Pastors Develop their Leadership through Spiritual Growth, Research Finds: RESEARCH

August 1st, 2009
This article is featured in the Leadership Development (Aug/Sept/Oct 2009) issue of Circuit Rider

A recent survey reveals United Methodist clergy focus most of their leadership development efforts on their own personal spirituality. Asked how much time they spend each week on various activities, respondents say most of their development time is spent praying and reading scripture. Likewise, books on devotion or spirituality are the most commonly read by pastors surveyed.

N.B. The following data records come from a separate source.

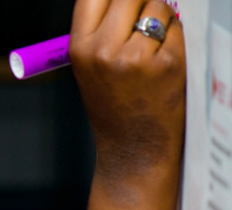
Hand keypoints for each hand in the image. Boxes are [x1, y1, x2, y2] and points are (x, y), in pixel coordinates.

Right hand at [71, 0, 185, 209]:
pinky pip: (176, 29)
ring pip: (157, 6)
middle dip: (140, 2)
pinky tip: (165, 61)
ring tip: (153, 46)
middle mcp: (103, 51)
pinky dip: (176, 38)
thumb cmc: (114, 106)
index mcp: (79, 49)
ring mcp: (136, 57)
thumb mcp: (90, 68)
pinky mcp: (168, 63)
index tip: (123, 3)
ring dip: (161, 18)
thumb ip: (102, 30)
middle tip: (142, 21)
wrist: (134, 149)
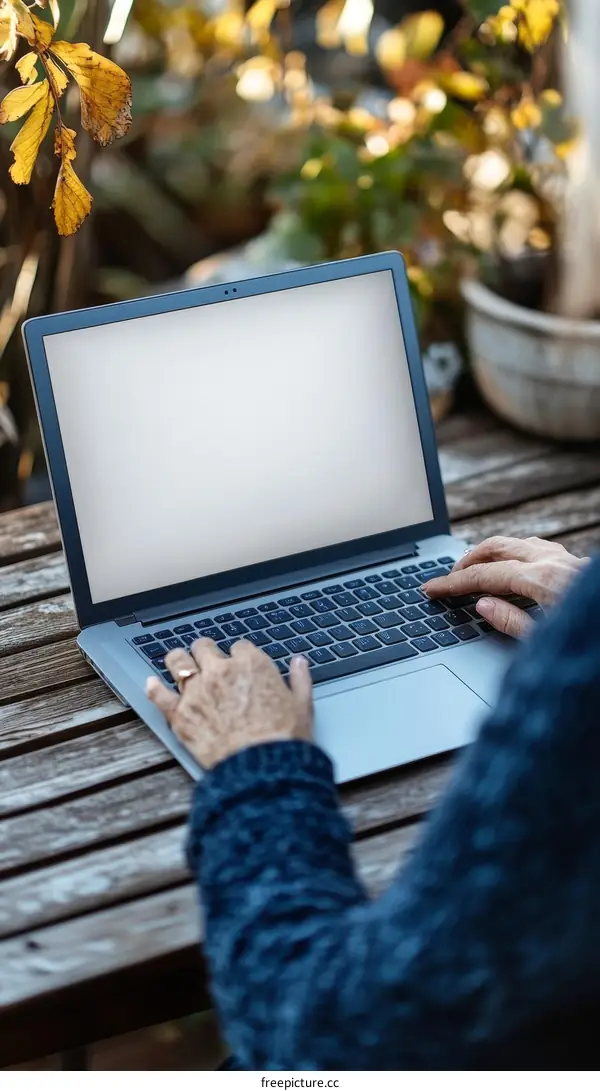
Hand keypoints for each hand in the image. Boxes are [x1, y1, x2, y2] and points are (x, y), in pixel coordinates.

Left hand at [145, 638, 312, 768]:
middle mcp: (220, 671)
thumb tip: (299, 664)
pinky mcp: (179, 714)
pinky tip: (152, 683)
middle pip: (204, 647)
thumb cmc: (283, 739)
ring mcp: (196, 691)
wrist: (261, 768)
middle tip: (209, 663)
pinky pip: (158, 694)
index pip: (239, 646)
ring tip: (181, 665)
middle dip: (206, 653)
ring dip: (179, 661)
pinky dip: (154, 688)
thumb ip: (299, 680)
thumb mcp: (302, 706)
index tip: (240, 666)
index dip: (239, 656)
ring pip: (177, 661)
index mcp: (251, 664)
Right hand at [423, 536, 587, 637]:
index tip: (429, 588)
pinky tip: (510, 568)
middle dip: (466, 560)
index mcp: (544, 581)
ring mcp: (567, 559)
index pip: (484, 577)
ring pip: (516, 542)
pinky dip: (512, 553)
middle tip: (446, 578)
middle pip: (496, 547)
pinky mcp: (576, 564)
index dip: (452, 582)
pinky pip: (535, 547)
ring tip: (471, 571)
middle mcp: (554, 562)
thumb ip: (514, 623)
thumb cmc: (590, 642)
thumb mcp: (549, 643)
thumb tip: (484, 604)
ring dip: (488, 553)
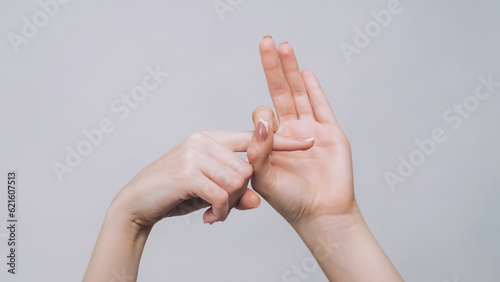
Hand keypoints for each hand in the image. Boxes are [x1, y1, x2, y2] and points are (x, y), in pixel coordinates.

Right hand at [111, 130, 312, 227]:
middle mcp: (204, 141)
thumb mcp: (209, 191)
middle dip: (242, 193)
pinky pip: (222, 194)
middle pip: (248, 167)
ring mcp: (194, 154)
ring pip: (238, 181)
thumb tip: (257, 200)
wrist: (136, 203)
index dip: (280, 142)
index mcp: (211, 139)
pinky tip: (208, 218)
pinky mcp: (187, 172)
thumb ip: (235, 191)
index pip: (253, 138)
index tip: (307, 143)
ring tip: (215, 212)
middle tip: (224, 207)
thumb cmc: (175, 194)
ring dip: (230, 205)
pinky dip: (220, 211)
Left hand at [248, 37, 354, 226]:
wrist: (321, 213)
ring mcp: (310, 130)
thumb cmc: (289, 200)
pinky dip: (314, 89)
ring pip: (300, 93)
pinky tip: (306, 72)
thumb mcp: (263, 176)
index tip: (267, 131)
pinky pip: (321, 106)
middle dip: (272, 68)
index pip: (261, 117)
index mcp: (270, 143)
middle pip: (280, 92)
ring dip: (291, 70)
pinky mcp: (331, 133)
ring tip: (284, 46)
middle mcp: (289, 132)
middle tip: (265, 41)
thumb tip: (261, 119)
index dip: (262, 118)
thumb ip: (258, 149)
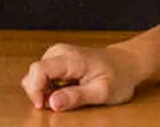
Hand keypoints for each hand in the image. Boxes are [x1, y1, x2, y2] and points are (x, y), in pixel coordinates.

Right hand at [20, 43, 143, 110]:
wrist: (126, 63)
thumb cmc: (118, 77)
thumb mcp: (103, 92)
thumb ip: (77, 97)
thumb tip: (53, 103)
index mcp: (71, 58)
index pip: (39, 70)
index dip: (35, 90)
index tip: (43, 106)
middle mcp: (59, 52)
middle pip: (33, 73)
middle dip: (39, 93)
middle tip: (59, 105)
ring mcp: (56, 54)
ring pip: (35, 75)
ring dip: (43, 91)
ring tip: (65, 98)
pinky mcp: (56, 59)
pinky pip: (42, 75)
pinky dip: (47, 87)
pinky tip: (64, 92)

On average, pastors report spending just under three hours per week in prayer and almost that much time reading scripture. In contrast, relatively little time is spent in fellowship with others in ministry. Half of the pastors surveyed spend less than one hour a week meeting with other clergy.

Respondents expressed neither strong satisfaction nor dissatisfaction with their own leadership development efforts, most rating themselves average in response to the statement, “I am able to devote adequate time and energy to my development and enrichment as a leader.”

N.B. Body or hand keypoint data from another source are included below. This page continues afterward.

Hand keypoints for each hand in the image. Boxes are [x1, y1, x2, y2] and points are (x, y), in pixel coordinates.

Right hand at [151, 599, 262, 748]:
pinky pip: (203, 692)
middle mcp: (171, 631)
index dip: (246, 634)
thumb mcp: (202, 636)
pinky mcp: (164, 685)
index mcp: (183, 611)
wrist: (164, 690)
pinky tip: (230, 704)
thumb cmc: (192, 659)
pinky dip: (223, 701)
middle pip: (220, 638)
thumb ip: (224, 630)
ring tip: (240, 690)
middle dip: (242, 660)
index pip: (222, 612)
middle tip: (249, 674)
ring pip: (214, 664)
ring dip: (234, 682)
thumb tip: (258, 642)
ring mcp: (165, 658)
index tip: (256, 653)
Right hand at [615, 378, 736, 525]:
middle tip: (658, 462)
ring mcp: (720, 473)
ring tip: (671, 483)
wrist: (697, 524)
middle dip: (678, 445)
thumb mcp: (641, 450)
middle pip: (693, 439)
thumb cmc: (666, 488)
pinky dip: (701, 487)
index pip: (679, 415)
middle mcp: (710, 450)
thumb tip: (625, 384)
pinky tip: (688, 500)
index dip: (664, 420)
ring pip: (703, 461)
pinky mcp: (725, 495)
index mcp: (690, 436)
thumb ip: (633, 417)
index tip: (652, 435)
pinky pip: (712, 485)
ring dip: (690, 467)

Most pastors spend approximately two and a half hours weekly reading books related to ministry. After devotion and spirituality books (read by 68% of respondents), the most popular subject areas were church leadership (66%), biblical studies (53%), and church growth (51%). When respondents were asked to name books they had recently found helpful in their leadership development, Five Practices of Fruitful Congregations, by Bishop Robert Schnase, Simple Church, by Thom S. Rainer and Eric Geiger, and UnChristian, by David Kinnaman, were among the most frequently mentioned, evidencing a desire to revitalize the congregation and reach new people.

Most pastors (61%) attend two to three conferences or training events per year (not including Annual Conference). Twenty percent attend four or more. The most popular conferences focus on church leadership (65%), church growth (51%), and worship (43%). The high number of respondents specifically mentioning the Willow Creek Leadership Summit and Church of the Resurrection's Leadership Institute support that finding. While social justice issues ranked among the least popular conference topics in general (21%), Ginghamsburg Church's Change the World conference—which focuses on issues of poverty and global health—was among the most frequently mentioned by name.

Pastors surveyed considered themselves most skilled in the areas of worship leading, preaching, and teaching, and least strong in fund raising. While there was no correlation between these strengths and the books and conferences pastors prefer, the perceived weakness in the area of fund raising may reflect pastors' relative lack of interest in church administration and communications, the least popular subjects of books and conferences.